Cairo Dock comes with a hefty repertoire of applets you can add to any one of the docks. These offer
extra functionality, like sub-folder view, RSS reader, network and session control, and more. This is
actually a rather useful and powerful aspect of the software. It’s just the workflow is a bit
clunky.

Add-ons

Extra customization

And if you ever feel you don’t have enough options, you can tweak each applet individually. For
example, in the current dock, you can change the position and size of any icon, integrate it into the
dock (or yank it free), and quite a few other bits and pieces. For most people, this is an
overkill.

Extra customization

Applet options

Super detailed. For control lovers.

Getting there

After a while, I had a nice, pretty, functioning dock doing everything I needed. Well, almost.

Nice 1

Nice 2

Problems remain …

There are some things that simply don’t make sense. For example, the zoom effect also shows the name
of the adjacent icons, and this creates visual clutter. Why not just display the name of the one that
is under the mouse focus? The color issue remains, and I’d like to be able to only change the dock
theme/style without affecting the notifications.

Zoom effect

Conclusion

Cairo Dock is feature-rich, no scratch that, feature-ultra-rich dock software that allows you to
adorn your desktop with any number of docks, however custom and fancy you like, replete with their own
individual behavior, animations, themes, icons, and applets. Not for the weak or the impatient. But it
surely does more than pretty much any other dock program out there. Very cool.
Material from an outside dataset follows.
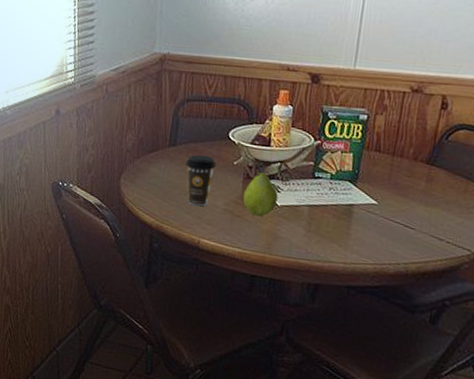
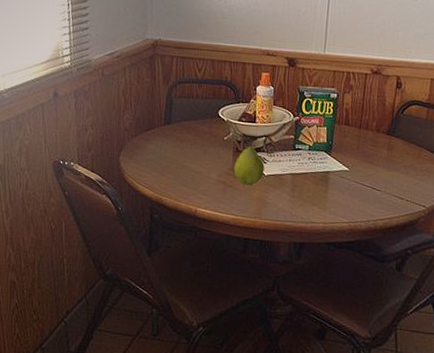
coffee cup: present [185,155,217,207] -> none [180,132,209,179]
And yet, therein lies its weakness. Most people, if they need a dock, only want something simple and
elegant. They want consistent behavior and pleasant, integrated theming. When it comes to using an Xfce
desktop that has a dock-like behavior, Cairo provides the best (and only viable results), but it’s also
super-complicated and there are some outstanding visual issues that you just can’t work around easily.
In general, Cairo does wonders, it’s a really mighty dock tool, but it’s perhaps too powerful for its
own good. Still, I think it’s definitely worth using and testing, and I hope it will remain around, and
maybe even get some fresh, modern themes. We’re done.